A Deeper Look at ROC-AUC

November 15, 2020 | 4 min read | 564 views

You’ve probably heard about the ROC-AUC, or simply AUC, which is defined as the area under the receiver operating characteristic (ROC) curve. This is indicated by the blue area in the figure below and is used to evaluate the performance of classification models.

The ROC curve is obtained by plotting the pairs of false positive and true positive rates as changing the threshold for binary classification, where

\begin{aligned} \mathrm{FPR} = \frac{\mathrm{FP}}{\mathrm{FP+TN}}\\ \mathrm{TPR} = \frac{\mathrm{TP}}{\mathrm{TP+FN}}. \end{aligned}

Therefore, this metric does not depend on the choice of the threshold and is useful when you want to consider the TPR-FPR trade-offs. It takes a value of 0.5 (= area under the dashed line) for a random binary classification model and 1.0 (= area under the line $\mathrm{TPR}=1$ ) for a perfectly correct model.

Relationship with Gini Coefficient

ROC-AUC has a linear relationship with the Gini coefficient, which is defined as the ratio of areas $A/(A+C)$ in the figure below.

That is,

\begin{aligned} \textrm{Gini} &= \frac{A}{A+C}\\ &= 2A\\ &= 2(A+B) - 2B\\ &= 2\mathrm{AUC}-1. \end{aligned}

Looking at AUC from a Different Perspective

Let’s consider another way of looking at ROC-AUC with a fun example: an emoji classifier. This classifier can predict whether the given emoji is happy or not, but its prediction is not perfect. Its outputs look like below:

Index	Face	Label	Prediction
0	😆	1	0.9
1	😁	1	0.8
2	😄	1	0.7
3	😕	0	0.6
4	😃	1	0.5
5	🙁	0	0.4
6	😀	1	0.3
7	😣	0	0.2
8	😖	0	0.1
9	😫	0	0.0

Note that the classifier says the happy emoji ”😀 ” is 30% happy and the sad emoji ”🙁” is 60% happy. Now, what is the ROC-AUC of this model?

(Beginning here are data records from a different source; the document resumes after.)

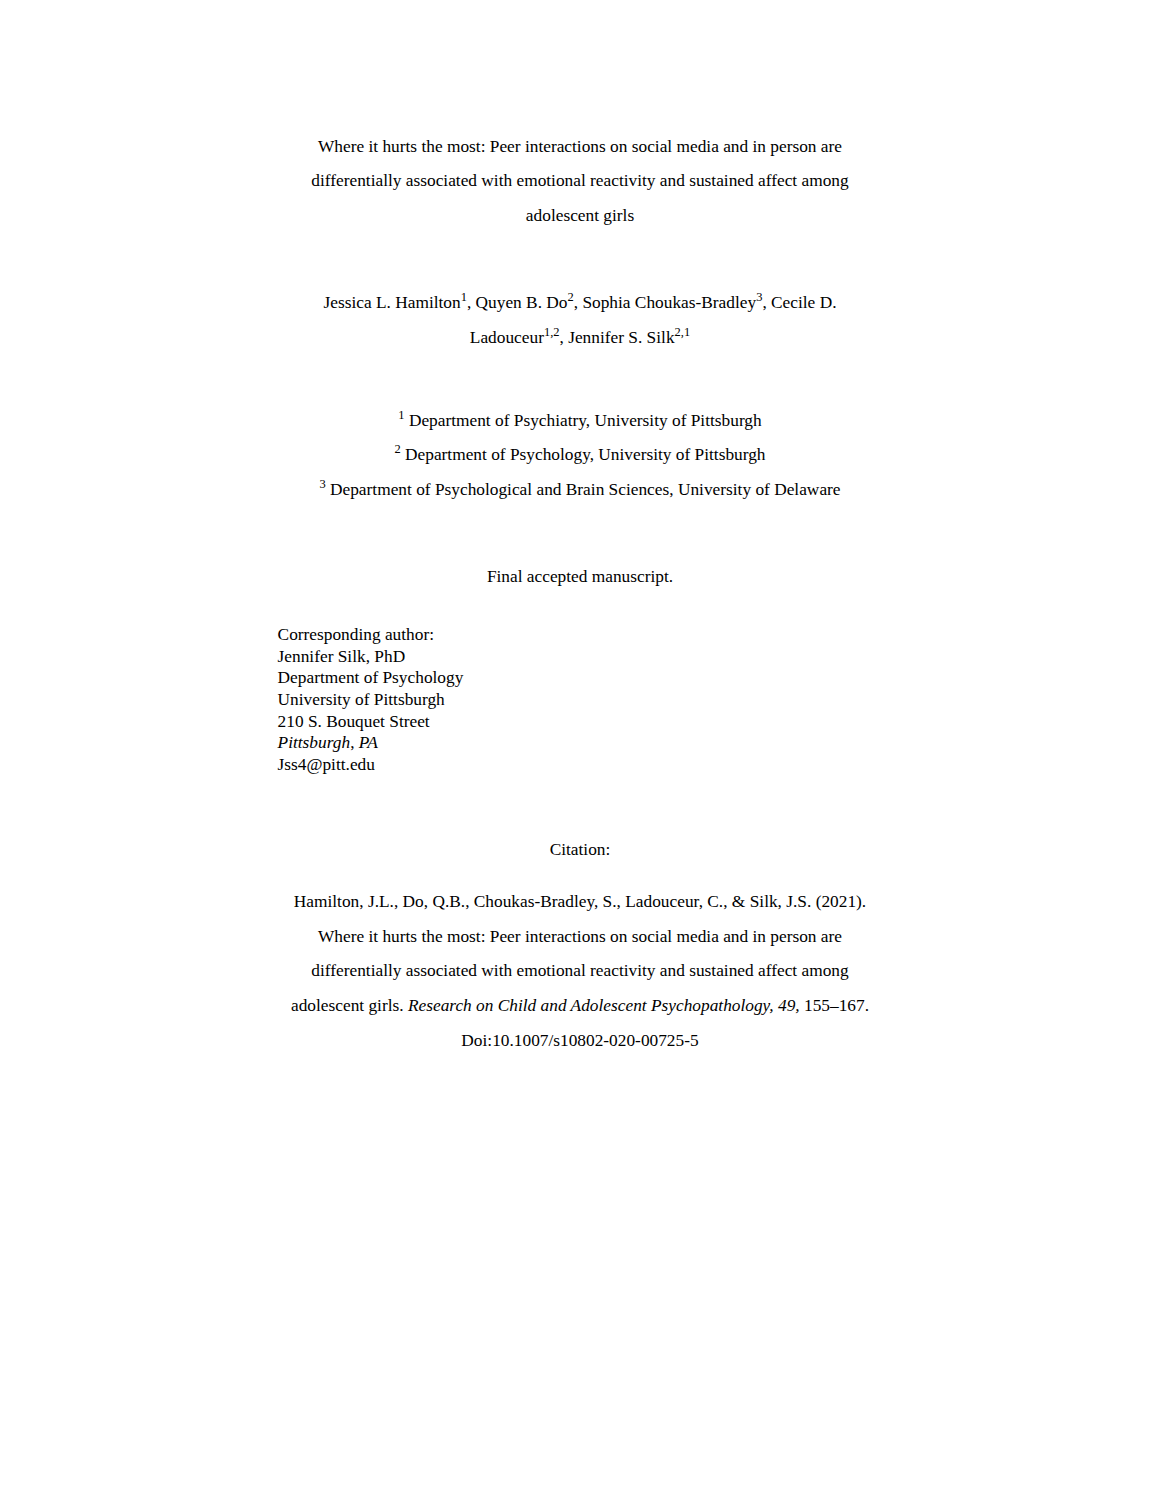Where it hurts the most: Peer interactions on social media and in person are differentially associated with emotional reactivity and sustained affect among adolescent girls
Jessica L. Hamilton1, Quyen B. Do2, Sophia Choukas-Bradley3, Cecile D. Ladouceur1,2, Jennifer S. Silk2,1
1 Department of Psychiatry, University of Pittsburgh
2 Department of Psychology, University of Pittsburgh
3 Department of Psychological and Brain Sciences, University of Delaware
Final accepted manuscript.
Corresponding author:
Jennifer Silk, PhD
Department of Psychology
University of Pittsburgh
210 S. Bouquet Street
Pittsburgh, PA
Jss4@pitt.edu
Citation:
Hamilton, J.L., Do, Q.B., Choukas-Bradley, S., Ladouceur, C., & Silk, J.S. (2021). Where it hurts the most: Peer interactions on social media and in person are differentially associated with emotional reactivity and sustained affect among adolescent girls. Research on Child and Adolescent Psychopathology, 49, 155–167. Doi:10.1007/s10802-020-00725-5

Well, by increasing the threshold from 0.0 to 0.9, you’ll get a ROC curve that looks like below. The threshold values are indicated along the line, so you’ll see that as you increase the threshold, both FPR and TPR go down.

By counting the number of squares enclosed in the grid, we find that the ROC-AUC is 0.88 (one square is equivalent to 0.04).

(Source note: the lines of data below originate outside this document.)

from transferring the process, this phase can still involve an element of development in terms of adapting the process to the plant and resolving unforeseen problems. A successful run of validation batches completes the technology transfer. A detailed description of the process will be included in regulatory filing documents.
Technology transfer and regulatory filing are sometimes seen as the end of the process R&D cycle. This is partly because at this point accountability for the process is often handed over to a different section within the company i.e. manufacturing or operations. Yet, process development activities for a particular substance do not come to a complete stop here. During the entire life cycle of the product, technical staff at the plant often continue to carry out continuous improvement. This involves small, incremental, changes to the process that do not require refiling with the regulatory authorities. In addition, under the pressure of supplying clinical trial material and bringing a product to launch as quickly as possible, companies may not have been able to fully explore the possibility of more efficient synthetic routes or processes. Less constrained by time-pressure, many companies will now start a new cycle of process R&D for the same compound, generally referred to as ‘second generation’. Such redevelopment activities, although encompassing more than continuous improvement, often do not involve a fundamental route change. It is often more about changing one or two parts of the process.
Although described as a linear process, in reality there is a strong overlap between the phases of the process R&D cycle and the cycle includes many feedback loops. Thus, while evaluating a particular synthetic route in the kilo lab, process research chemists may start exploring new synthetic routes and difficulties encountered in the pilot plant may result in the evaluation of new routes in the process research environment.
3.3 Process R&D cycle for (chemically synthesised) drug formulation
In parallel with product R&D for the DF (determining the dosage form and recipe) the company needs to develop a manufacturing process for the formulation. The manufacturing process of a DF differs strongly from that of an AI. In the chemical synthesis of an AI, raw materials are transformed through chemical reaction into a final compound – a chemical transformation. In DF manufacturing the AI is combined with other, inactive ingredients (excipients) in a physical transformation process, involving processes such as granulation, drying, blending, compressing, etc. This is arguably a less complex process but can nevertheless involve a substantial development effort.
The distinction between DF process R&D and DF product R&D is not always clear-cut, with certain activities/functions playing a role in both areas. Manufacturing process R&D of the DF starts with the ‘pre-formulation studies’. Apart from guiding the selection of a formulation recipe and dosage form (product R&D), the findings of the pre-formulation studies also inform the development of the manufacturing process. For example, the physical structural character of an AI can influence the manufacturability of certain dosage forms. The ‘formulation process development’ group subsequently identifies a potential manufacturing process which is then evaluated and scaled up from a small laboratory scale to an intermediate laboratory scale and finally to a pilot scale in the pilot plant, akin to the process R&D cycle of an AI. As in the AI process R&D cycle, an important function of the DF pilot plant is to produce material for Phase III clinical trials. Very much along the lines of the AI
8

The operation above is equivalent to, for each positive sample, counting the number of negative samples with a smaller score. A happy emoji ”😆” is predicted to be happier than ”😕 🙁 😣 😖 😫” so its count is 5. Another happy emoji ”😀” is predicted happier than ”😣 😖 😫 ” so its count is 3. And so on.

Index	Face	Predicted Happier than…	Count
0	😆	😕 🙁 😣 😖 😫	5
1	😁	😕 🙁 😣 😖 😫	5
2	😄	😕 🙁 😣 😖 😫	5
4	😃	🙁 😣 😖 😫	4
6	😀	😣 😖 😫	3

The total count is 22, meaning that ROC-AUC is $22 \times 0.04=0.88$ . So, ROC-AUC can be computed by the following steps.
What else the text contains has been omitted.